[Aim of the exercise]:
Go through the listing and return every line with "round" in it.
======== Data extract
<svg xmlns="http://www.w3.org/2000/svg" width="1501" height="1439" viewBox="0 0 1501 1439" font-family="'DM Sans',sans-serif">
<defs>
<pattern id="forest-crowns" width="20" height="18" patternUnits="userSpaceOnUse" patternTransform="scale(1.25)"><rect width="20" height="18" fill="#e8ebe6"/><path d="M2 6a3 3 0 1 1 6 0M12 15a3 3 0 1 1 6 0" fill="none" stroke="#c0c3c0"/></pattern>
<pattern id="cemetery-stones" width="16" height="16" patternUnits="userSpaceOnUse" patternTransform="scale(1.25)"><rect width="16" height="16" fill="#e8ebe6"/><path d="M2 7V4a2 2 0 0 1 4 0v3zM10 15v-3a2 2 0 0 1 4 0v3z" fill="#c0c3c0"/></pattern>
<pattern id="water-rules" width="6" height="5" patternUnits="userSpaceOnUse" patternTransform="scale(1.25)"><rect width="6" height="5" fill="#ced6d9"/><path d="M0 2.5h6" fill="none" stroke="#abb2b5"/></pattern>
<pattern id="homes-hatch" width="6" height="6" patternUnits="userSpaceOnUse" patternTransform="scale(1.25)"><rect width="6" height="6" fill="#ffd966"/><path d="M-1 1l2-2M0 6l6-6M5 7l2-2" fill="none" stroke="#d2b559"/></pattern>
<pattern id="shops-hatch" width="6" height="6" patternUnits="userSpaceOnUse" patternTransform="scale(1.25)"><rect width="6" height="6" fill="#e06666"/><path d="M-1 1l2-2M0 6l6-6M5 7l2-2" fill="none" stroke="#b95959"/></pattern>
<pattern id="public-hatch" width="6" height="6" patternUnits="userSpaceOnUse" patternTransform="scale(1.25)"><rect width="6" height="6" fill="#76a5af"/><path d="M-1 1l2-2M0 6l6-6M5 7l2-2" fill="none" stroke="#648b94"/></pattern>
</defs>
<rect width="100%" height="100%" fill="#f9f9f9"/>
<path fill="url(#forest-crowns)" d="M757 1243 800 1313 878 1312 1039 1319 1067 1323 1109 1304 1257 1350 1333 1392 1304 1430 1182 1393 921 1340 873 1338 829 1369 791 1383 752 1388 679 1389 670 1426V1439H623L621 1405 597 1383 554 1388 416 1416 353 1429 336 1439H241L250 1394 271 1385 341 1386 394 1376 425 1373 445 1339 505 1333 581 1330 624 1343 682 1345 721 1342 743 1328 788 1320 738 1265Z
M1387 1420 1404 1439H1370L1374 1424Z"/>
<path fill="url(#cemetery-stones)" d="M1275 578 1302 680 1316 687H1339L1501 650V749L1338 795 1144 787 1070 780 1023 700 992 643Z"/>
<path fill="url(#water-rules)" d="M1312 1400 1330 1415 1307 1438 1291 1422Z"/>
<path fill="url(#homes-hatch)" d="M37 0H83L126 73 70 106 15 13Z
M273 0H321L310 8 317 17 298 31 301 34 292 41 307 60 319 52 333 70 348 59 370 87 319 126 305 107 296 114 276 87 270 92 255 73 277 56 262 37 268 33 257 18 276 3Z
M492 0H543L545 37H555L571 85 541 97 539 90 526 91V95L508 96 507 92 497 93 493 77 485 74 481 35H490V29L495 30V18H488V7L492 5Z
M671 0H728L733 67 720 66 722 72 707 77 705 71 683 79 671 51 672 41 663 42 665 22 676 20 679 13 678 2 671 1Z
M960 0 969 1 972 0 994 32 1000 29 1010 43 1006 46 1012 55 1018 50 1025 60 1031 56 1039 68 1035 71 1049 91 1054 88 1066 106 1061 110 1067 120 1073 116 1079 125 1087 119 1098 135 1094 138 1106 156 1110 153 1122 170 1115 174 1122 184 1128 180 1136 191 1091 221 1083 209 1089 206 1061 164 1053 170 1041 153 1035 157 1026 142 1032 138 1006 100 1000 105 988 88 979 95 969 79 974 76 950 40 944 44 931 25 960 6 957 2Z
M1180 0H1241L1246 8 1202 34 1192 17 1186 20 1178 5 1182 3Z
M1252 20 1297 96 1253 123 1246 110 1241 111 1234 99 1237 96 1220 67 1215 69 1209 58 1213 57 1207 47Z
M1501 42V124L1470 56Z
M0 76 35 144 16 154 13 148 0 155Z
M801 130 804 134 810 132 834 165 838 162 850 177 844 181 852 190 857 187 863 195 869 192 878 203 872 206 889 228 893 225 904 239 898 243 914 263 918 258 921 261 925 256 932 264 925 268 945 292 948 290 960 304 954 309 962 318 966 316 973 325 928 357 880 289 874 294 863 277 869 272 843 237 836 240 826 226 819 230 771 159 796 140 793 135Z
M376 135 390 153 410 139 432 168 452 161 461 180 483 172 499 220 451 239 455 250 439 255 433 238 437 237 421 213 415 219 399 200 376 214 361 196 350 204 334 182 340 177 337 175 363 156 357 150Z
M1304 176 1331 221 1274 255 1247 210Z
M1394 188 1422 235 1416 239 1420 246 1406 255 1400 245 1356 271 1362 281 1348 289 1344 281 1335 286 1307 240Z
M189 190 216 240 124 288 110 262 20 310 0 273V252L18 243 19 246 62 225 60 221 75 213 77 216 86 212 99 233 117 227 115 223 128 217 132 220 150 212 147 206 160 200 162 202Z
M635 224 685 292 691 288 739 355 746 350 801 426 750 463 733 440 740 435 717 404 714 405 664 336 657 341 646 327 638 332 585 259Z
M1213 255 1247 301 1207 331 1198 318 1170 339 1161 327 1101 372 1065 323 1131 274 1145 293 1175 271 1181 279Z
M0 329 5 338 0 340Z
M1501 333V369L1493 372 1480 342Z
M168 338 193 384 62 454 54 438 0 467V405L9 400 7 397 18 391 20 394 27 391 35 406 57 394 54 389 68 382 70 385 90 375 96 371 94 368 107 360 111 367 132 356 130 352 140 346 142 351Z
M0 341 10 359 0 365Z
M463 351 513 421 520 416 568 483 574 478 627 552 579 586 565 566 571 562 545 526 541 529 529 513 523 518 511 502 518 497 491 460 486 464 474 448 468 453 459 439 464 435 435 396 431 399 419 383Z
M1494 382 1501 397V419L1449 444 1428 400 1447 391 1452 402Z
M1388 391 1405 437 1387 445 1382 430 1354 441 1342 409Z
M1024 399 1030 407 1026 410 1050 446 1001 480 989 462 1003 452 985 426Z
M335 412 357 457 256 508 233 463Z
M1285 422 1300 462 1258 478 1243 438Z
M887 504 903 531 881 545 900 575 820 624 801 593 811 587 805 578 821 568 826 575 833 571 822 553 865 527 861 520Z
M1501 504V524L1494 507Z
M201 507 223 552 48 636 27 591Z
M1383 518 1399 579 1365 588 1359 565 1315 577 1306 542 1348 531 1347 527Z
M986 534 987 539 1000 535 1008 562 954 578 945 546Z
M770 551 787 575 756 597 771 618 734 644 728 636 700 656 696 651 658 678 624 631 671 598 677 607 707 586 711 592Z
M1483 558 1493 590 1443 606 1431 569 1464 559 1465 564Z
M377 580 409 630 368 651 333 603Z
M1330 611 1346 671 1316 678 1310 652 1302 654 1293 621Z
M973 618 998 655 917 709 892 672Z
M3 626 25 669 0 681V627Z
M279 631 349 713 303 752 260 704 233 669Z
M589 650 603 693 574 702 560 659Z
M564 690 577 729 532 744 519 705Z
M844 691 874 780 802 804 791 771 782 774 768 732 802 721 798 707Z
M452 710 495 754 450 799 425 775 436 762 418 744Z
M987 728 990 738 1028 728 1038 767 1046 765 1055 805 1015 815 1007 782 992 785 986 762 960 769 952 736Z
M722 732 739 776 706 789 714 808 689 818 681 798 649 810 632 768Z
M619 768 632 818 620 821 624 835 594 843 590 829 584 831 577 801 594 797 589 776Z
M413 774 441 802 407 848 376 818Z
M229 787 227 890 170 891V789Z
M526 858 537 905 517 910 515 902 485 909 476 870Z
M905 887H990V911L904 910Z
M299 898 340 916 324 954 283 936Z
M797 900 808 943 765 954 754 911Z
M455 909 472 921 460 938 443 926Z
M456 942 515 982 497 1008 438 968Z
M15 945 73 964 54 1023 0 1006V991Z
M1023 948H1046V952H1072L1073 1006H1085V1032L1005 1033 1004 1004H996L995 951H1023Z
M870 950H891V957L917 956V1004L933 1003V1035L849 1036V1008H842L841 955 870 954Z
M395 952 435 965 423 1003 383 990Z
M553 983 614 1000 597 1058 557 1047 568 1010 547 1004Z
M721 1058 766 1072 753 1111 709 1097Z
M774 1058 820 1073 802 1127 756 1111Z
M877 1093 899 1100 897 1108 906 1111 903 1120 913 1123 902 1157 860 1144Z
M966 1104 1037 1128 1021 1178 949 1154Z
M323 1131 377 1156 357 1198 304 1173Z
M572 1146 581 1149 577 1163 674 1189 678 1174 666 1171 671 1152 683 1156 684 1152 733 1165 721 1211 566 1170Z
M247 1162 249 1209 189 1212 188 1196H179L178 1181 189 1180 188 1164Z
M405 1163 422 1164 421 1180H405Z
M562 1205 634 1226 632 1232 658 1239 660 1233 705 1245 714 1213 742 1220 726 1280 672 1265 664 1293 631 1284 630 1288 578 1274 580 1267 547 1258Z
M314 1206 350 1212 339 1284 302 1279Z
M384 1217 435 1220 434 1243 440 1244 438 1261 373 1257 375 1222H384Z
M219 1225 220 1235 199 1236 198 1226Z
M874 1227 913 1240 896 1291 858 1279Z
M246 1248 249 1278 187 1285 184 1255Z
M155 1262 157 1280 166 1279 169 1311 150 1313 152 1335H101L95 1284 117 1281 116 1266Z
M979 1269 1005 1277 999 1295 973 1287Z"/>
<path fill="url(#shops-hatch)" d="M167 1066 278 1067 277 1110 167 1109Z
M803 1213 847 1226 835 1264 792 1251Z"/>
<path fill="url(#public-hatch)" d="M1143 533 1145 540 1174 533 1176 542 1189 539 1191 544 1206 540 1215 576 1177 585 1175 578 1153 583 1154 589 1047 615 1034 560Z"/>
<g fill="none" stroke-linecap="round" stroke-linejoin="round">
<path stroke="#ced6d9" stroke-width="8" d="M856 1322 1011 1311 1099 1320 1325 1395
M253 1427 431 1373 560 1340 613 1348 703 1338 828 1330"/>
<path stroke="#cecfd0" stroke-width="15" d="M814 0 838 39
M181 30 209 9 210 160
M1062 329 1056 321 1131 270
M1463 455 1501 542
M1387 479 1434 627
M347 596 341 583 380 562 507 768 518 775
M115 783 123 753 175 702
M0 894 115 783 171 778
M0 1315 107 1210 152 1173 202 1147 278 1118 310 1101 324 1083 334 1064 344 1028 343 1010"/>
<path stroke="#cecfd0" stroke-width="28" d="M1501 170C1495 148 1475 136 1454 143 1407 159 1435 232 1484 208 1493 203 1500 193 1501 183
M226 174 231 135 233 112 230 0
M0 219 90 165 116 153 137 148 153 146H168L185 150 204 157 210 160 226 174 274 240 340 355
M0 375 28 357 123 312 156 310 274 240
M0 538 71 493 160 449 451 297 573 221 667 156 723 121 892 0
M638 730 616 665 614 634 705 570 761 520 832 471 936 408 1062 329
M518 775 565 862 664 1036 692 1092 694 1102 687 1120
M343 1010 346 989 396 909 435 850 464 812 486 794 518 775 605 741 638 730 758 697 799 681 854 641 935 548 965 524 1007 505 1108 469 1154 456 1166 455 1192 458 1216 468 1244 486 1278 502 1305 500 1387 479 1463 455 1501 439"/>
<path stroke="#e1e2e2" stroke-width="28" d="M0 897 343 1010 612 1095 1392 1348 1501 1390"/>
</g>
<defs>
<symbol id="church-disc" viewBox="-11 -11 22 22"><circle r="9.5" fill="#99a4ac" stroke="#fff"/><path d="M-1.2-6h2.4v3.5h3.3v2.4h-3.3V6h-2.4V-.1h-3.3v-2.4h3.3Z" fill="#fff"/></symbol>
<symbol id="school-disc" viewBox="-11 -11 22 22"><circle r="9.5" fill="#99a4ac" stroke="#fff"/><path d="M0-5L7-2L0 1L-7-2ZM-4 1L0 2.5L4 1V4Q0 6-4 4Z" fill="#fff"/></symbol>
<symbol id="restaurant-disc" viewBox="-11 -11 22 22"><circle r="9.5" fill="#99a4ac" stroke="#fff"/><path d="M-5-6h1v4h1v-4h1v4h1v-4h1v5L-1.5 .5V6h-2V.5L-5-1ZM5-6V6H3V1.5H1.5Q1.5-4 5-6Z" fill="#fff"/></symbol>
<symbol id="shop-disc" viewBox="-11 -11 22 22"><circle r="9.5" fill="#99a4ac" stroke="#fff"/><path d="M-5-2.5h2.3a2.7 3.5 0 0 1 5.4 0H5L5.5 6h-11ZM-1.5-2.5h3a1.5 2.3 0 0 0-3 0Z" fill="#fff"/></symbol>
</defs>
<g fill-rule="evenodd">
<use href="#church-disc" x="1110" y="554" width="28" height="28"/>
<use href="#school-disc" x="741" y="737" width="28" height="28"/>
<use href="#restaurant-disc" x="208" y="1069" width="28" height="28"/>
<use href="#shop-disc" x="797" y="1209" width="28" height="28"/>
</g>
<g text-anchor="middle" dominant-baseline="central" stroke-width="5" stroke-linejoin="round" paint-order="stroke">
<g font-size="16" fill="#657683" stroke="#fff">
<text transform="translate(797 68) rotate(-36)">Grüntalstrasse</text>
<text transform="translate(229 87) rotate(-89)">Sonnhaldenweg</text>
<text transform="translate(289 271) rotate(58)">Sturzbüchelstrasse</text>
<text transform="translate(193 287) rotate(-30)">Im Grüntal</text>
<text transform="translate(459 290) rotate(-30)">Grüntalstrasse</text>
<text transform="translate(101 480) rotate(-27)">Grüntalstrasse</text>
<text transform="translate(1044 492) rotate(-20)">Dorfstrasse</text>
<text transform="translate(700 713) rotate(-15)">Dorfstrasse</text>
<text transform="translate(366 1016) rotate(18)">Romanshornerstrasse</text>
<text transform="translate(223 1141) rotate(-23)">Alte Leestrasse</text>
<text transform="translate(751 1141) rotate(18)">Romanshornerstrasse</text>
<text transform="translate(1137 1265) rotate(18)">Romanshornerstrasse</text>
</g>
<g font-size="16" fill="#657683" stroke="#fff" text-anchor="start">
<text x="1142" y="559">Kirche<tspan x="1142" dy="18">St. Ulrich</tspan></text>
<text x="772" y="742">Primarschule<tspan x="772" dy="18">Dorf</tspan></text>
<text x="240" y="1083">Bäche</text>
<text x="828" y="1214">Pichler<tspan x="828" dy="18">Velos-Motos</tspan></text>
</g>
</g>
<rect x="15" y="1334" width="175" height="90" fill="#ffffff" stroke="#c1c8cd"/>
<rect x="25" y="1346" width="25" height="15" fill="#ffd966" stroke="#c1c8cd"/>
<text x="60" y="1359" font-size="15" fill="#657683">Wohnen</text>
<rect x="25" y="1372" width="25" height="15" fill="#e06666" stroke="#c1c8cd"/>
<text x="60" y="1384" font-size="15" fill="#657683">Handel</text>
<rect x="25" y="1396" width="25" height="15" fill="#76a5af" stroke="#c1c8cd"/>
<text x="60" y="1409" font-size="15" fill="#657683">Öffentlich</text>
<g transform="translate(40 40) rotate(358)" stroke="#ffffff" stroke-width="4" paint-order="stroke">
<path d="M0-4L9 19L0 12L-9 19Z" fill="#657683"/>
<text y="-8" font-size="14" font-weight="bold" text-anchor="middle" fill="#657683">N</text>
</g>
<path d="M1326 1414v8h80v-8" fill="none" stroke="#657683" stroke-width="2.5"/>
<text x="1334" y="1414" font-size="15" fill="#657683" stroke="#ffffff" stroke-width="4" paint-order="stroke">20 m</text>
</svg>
================
[Result of the task]:
<g fill="none" stroke-linecap="round" stroke-linejoin="round">
<g text-anchor="middle" dominant-baseline="central" stroke-width="5" stroke-linejoin="round" paint-order="stroke">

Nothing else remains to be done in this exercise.